* _Document section_:
┌────────

Studio album by Frijid Pink
- Released: 1974
- Recorded: March 1974 at Fantasy Studios, Berkeley, California
- Length: 35:48
- Label: Fantasy Records
- Producer: Vinnie Testa

Frijid Pink chronology
| The Beginning Vol. 5 (1973) | All Pink Inside (1974) | Inner Heat (2002) |

= All Pink Inside =

All Pink Inside is an album by the American band Frijid Pink. The band includes long-time original drummer Richard "Rick" Stevers, along with new members Jo Baker (vocals) and bassist Larry Popolizio. Frijid Pink returned to their blues rock roots without the added heavy psychedelia heard on the previous three albums.

The album contains a cover of Chuck Berry's "School Days."

└────────

* _Rows_:

┌────────

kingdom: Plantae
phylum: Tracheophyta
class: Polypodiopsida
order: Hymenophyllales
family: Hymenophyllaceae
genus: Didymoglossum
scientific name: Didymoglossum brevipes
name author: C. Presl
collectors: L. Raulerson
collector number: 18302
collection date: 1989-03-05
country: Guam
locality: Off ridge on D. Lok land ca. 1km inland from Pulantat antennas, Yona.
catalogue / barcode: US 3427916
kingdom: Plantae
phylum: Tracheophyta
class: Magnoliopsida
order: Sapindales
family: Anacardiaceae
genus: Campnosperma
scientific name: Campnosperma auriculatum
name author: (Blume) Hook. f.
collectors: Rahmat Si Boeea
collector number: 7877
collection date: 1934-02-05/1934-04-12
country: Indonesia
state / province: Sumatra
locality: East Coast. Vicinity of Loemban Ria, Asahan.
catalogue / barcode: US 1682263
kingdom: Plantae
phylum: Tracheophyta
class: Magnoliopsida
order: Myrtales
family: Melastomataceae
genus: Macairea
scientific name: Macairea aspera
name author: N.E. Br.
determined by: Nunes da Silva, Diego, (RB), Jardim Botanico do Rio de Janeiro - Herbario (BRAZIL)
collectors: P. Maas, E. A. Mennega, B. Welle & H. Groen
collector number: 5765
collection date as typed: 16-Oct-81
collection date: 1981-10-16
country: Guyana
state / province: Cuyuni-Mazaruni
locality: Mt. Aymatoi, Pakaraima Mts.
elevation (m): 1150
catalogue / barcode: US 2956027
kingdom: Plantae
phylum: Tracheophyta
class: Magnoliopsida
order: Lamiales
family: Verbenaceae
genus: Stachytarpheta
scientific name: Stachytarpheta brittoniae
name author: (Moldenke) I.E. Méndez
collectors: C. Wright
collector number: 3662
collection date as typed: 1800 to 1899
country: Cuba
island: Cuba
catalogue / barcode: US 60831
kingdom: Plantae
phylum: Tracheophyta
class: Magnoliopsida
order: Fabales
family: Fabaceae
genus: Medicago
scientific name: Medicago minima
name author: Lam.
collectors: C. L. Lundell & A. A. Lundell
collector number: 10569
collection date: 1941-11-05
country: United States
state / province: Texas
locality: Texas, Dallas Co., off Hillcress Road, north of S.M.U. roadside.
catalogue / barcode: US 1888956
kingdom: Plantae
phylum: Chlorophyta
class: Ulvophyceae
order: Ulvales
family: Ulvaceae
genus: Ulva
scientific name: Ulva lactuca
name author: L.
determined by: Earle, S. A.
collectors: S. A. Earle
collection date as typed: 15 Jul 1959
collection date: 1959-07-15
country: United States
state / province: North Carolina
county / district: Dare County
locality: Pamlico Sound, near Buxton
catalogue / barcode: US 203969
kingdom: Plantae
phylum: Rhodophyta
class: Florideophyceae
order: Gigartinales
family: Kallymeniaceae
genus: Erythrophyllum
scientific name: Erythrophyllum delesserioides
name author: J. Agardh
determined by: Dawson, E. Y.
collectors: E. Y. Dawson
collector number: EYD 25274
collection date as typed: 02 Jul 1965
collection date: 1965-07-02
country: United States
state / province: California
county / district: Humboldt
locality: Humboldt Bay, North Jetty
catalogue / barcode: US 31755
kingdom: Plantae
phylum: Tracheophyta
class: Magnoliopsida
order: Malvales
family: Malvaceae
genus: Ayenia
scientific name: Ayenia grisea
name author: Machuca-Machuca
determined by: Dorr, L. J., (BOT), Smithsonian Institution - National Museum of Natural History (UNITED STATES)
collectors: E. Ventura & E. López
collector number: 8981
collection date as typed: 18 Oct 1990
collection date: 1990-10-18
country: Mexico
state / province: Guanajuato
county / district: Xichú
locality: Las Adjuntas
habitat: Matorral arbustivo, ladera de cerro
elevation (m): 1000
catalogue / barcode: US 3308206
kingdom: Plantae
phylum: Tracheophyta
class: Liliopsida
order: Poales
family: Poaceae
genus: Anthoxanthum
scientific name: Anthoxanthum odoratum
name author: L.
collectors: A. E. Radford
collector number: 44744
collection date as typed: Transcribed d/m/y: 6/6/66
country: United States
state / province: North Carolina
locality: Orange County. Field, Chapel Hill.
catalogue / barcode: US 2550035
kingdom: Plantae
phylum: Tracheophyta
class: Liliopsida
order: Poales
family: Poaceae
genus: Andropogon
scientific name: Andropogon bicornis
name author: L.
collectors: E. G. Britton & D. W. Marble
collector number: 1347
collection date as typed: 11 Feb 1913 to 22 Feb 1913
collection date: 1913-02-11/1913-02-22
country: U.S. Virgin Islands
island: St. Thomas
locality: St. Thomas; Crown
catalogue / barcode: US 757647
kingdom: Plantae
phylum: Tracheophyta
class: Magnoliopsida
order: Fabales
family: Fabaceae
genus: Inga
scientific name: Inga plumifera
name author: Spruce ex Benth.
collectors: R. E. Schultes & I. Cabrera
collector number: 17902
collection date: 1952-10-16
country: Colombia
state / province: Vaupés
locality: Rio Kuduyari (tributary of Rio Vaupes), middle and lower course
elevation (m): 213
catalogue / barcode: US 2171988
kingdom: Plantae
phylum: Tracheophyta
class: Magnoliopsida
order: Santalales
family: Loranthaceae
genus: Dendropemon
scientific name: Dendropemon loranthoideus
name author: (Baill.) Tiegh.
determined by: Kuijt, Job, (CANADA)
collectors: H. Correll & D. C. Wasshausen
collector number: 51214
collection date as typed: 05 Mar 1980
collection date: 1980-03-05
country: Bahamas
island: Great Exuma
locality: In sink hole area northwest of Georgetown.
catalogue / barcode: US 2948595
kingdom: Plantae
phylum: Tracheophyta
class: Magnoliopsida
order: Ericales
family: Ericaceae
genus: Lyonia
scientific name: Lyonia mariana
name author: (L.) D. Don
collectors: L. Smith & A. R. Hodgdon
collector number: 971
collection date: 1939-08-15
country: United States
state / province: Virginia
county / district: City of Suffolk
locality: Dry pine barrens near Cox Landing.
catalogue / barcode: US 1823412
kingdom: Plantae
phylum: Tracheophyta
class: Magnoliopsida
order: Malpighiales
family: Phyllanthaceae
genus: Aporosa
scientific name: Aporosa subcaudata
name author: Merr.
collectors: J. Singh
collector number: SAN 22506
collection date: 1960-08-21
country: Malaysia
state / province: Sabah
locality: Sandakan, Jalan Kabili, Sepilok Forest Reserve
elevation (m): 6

└────────

* _Given request 1_: Set down, word for word, the passage of the All Pink Inside article from "Studio album by" to "previous three albums.".
* _Given request 2_: Name every band member mentioned in the All Pink Inside article.

* _Correct answer 1_:
Studio album by Frijid Pink
- Released: 1974
- Recorded: March 1974 at Fantasy Studios, Berkeley, California
- Length: 35:48
- Label: Fantasy Records
- Producer: Vinnie Testa

Frijid Pink chronology
| The Beginning Vol. 5 (1973) | All Pink Inside (1974) | Inner Heat (2002) |

= All Pink Inside =

All Pink Inside is an album by the American band Frijid Pink. The band includes long-time original drummer Richard "Rick" Stevers, along with new members Jo Baker (vocals) and bassist Larry Popolizio. Frijid Pink returned to their blues rock roots without the added heavy psychedelia heard on the previous three albums.

* _Correct answer 2_:
Richard "Rick" Stevers
Jo Baker
Larry Popolizio